Wednesday, June 2, 2010

Tlos

Since the Marmaris "adventure," I've had a day at the beach and a Dalyan tour. At the latter outing, I met someone originally from Zimbabwe. I originally thought that she was not only English but "veddy" English. Not so! Anyhow, we met at - of all places - Dalyan's nearby mudbaths, talked for quite a while (minus the mud) and left it at that. As luck would have it, we ran into each other just a few hours later, talked some more and set up drinks for the next day. I dunno, I guess in our 45 minutes of conversation, I so charmed her with my knowledge and good looks that she immediately left town. Yeah, I didn't see her again after that. Unless someone barricades themselves in their room, it's impossible not to run into them in Dalyan - especially me, as I am traipsing all over town a lot. It's just too small of a place. So that happened.

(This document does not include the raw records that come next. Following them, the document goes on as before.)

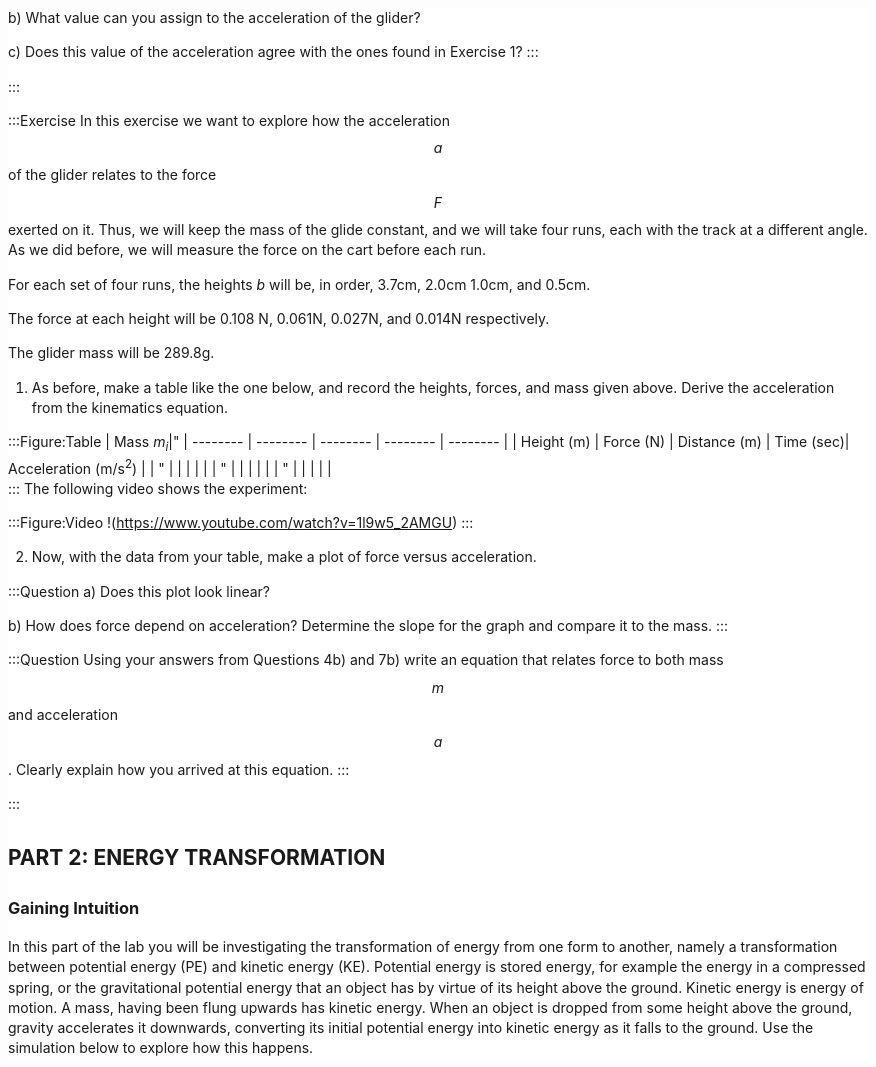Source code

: b) What value can you assign to the acceleration of the glider? 

c) Does this value of the acceleration agree with the ones found in Exercise 1?
:::

:::

:::Exercise
In this exercise we want to explore how the acceleration $$a$$ of the glider relates to the force $$F$$ exerted on it. Thus, we will keep the mass of the glide constant, and we will take four runs, each with the track at a different angle. As we did before, we will measure the force on the cart before each run.

For each set of four runs, the heights $b$ will be, in order, 3.7cm, 2.0cm 1.0cm, and 0.5cm.

The force at each height will be 0.108 N, 0.061N, 0.027N, and 0.014N respectively.

The glider mass will be 289.8g.

1. As before, make a table like the one below, and record the heights, forces, and mass given above. Derive the acceleration from the kinematics equation.

:::Figure:Table
| Mass $m_i$|"
| --------  | --------      | --------     | --------      | --------   |
| Height (m) | Force (N) | Distance (m) | Time (sec)| Acceleration (m/s$^{2}$) |
| "         |               |              |               |              |
| "         |               |              |               |              |
| "         |               |              |               |              |         
:::
The following video shows the experiment:

:::Figure:Video
!(https://www.youtube.com/watch?v=1l9w5_2AMGU)
:::


2. Now, with the data from your table, make a plot of force versus acceleration.

:::Question 
a) Does this plot look linear?

b) How does force depend on acceleration? Determine the slope for the graph and compare it to the mass.
:::

:::Question
Using your answers from Questions 4b) and 7b) write an equation that relates force to both mass $$m$$ and acceleration $$a$$. Clearly explain how you arrived at this equation.
:::


:::

## PART 2: ENERGY TRANSFORMATION
### Gaining Intuition
In this part of the lab you will be investigating the transformation of energy from one form to another, namely a transformation between potential energy (PE) and kinetic energy (KE). Potential energy is stored energy, for example the energy in a compressed spring, or the gravitational potential energy that an object has by virtue of its height above the ground. Kinetic energy is energy of motion. A mass, having been flung upwards has kinetic energy. When an object is dropped from some height above the ground, gravity accelerates it downwards, converting its initial potential energy into kinetic energy as it falls to the ground. Use the simulation below to explore how this happens.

But the following day, the weather was again on the bad side, so I resolved to go to Tlos. It's a Lycian/Roman/Seljuk ruin located on the other side of Fethiye. I've been there before. This was back when I had my car. I remember almost nothing about it except that the so-called Tomb of Bellerophon and a very large fortress on the acropolis are there. Well, the journey there was pleasant enough. The rain held off although the clouds persisted. The bus strategy was as follows: Dalyan-Ortaca, Ortaca-Fethiye, Fethiye-Tlos. Or that was the main idea. The only problem is that the bus doesn't actually go to Tlos; it goes near it. The driver stops and says: "Everybody out of the pool!" or some such in Turkish and you walk the rest of the way. The sign at the bottom looks like this:

Not only did they spell it wrong, they also guessed at the distance. Boy, were they off. It wasn't four kilometers but more like six miles. And it was all uphill. Seriously, every step of the way was uphill. For six miles. The reason why I remember nothing about it from years ago is that I didn't have to walk it. I had a car. Now I will never forget it. If the sun had been shining full-blast, I probably would have died. It was a tough walk. It was also quite scenic as you slowly rise from the valley floor to the commanding heights. By mile five, the road was getting steeper and I was quite the sweat-monster. A nice Turk (is there any other kind?) stopped and gave me a ride the rest of the way. And then I explored. Here's what it looked like:



Now, I'm no architecture expert, so I'm just a little puzzled that the official sign points the way to a "Hellenistic Acropolis," but what's up there is this:

That looks an awful lot like Seljuk fortress style to me, guys. Uh, guys? Wow, this is just like Ukraine; there's nobody to complain to! Anyhow, my suspicions were correct; not only was it built by the Seljuks, but it was built as a stronghold by this famous Seljuk thief. Take that, battered signage! Here is a view from said fortress:

Here is their interesting jumble of a theater:


All the pieces are there. It just needs to be put together. In the meantime, please retain your ticket stub. You're in row N, not row H. We're speaking Greek here:

This is a view down to where I originated, six miles distant, where everything was flat and pleasant:

Note the moodiness of the weather. It tried a few times to rain, but it was largely unsuccessful. Well, all this is very good and fine, but most folks come for the tombs. Here are a few:


A warning to all tomb owners: this is what your tomb will look like if you leave it outside for 2,500 years. People actually don't come for those tombs. The real money is on the so-called Tomb of Bellerophon:

They call it that because there's a relief of a guy riding a flying horse. You can't see it, but it's up there. It's not the actual tomb of Bellerophon. As far as I know, just like Jesus and Rutherford B. Hayes, Bellerophon didn't exist. Here is the tomb next door:

This is the so-called Tomb Next to the Tomb of Bellerophon. This is a nice ensemble shot:

And then my camera's battery died and I left.

These nice tourists in a rickety rental jeep gave me a lift down to the main road and I caught a dolmus to Fethiye. I've gotta say that all manner of bus drivers from dolmus to those huge Pammukale/Metro land yachts have always gone out of their way to help me. This one did not. I told him that I was going to the Fethiye otogar (a good Turkish word for bus station; it's a fun combination of "auto" as in "autobus" and "gare" as in the French word for train station) and he totally fudged the drop-off. Instead, he let me out a mile from it when he could have dropped me a block away. I didn't say anything because I though he was going back that way. Well, he wasn't, so I had to walk it all the way back. Now, I am sure that there are some of you saying: "Hey, Fethiye isn't that big. You can't still be in downtown Fethiye and walk a mile to the otogar, which is also downtown." I assure you that it's that big. If you want, we can fight about it, because, while it's no giant metropolis, Fethiye is really stretched out and you can end up walking in it forever for minimal return. And that's why I'm staying in Dalyan. Anyhow, although a bit maddening (I let the guy know that I was displeased and he was appropriately chagrined although he did nothing to help other than smiling and shrugging), I managed to make it back to Dalyan by 7:00 - just in time to clean up, change and get stood up by the girl from Zimbabwe.